- WORK TO BE COMPLETED -
Copy every line of the listing below word for word, without changing anything.

[Records from a collection]
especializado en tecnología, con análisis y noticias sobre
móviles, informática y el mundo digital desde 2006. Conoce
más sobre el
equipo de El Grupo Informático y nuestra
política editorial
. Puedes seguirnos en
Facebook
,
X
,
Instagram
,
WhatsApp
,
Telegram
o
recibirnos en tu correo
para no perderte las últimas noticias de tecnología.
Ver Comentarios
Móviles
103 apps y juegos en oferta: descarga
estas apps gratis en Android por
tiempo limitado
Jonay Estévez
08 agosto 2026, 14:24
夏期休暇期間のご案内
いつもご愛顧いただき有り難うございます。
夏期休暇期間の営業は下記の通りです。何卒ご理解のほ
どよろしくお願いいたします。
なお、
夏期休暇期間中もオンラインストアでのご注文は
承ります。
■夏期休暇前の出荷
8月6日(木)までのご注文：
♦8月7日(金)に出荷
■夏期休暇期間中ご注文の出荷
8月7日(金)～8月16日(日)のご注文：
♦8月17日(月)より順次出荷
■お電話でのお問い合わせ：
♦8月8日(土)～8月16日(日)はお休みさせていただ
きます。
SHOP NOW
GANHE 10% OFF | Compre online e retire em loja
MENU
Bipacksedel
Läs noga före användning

- ANSWER FOR THIS EXERCISE -
especializado en tecnología, con análisis y noticias sobre
móviles, informática y el mundo digital desde 2006. Conoce
más sobre el
equipo de El Grupo Informático y nuestra
política editorial
. Puedes seguirnos en
Facebook
,
X
,
Instagram
,
WhatsApp
,
Telegram
o
recibirnos en tu correo
para no perderte las últimas noticias de tecnología.
Ver Comentarios
Móviles
103 apps y juegos en oferta: descarga
estas apps gratis en Android por
tiempo limitado
Jonay Estévez
08 agosto 2026, 14:24
夏期休暇期間のご案内
いつもご愛顧いただき有り難うございます。
夏期休暇期間の営業は下記の通りです。何卒ご理解のほ
どよろしくお願いいたします。
なお、
夏期休暇期間中もオンラインストアでのご注文は
承ります。
■夏期休暇前の出荷
8月6日(木)までのご注文：
♦8月7日(金)に出荷
■夏期休暇期間中ご注文の出荷
8月7日(金)～8月16日(日)のご注文：
♦8月17日(月)より順次出荷
■お電話でのお問い合わせ：
♦8月8日(土)～8月16日(日)はお休みさせていただ
きます。
SHOP NOW
GANHE 10% OFF | Compre online e retire em loja
MENU
Bipacksedel
Läs noga före användning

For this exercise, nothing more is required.